→ **Exercise inputs**:

*-*-*

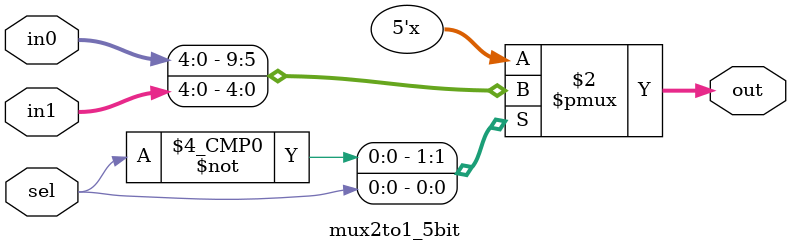
<source format=v>


`timescale 1ns / 1ns

module mux2to1_5bit(in0, in1, sel, out);
  
  input [4:0] in0, in1;   //  Input 1 & 2
  input sel;              //  Bit for select
  output reg [4:0] out;   //  Output
  
  //  MUX Operation Loop
  always @ (sel or in0 or in1)
  begin
    case(sel)
      //  Select = 0
      1'b0: begin
        //  Input 1 chosen
        out <= in0;
      end
      //  Select = 1
      1'b1: begin
        //  Input 2 chosen
        out <= in1;
      end
    endcase
  end
  
endmodule

</source>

*-*-*

→ **Your objective**: After locating the line above that contains "output reg [4:0]", write out that line and every later one exactly, through the last line of the material, and nothing else.

→ **Task answer**:
  output reg [4:0] out;   //  Output
  
  //  MUX Operation Loop
  always @ (sel or in0 or in1)
  begin
    case(sel)
      //  Select = 0
      1'b0: begin
        //  Input 1 chosen
        out <= in0;
      end
      //  Select = 1
      1'b1: begin
        //  Input 2 chosen
        out <= in1;
      end
    endcase
  end
  
endmodule

</source>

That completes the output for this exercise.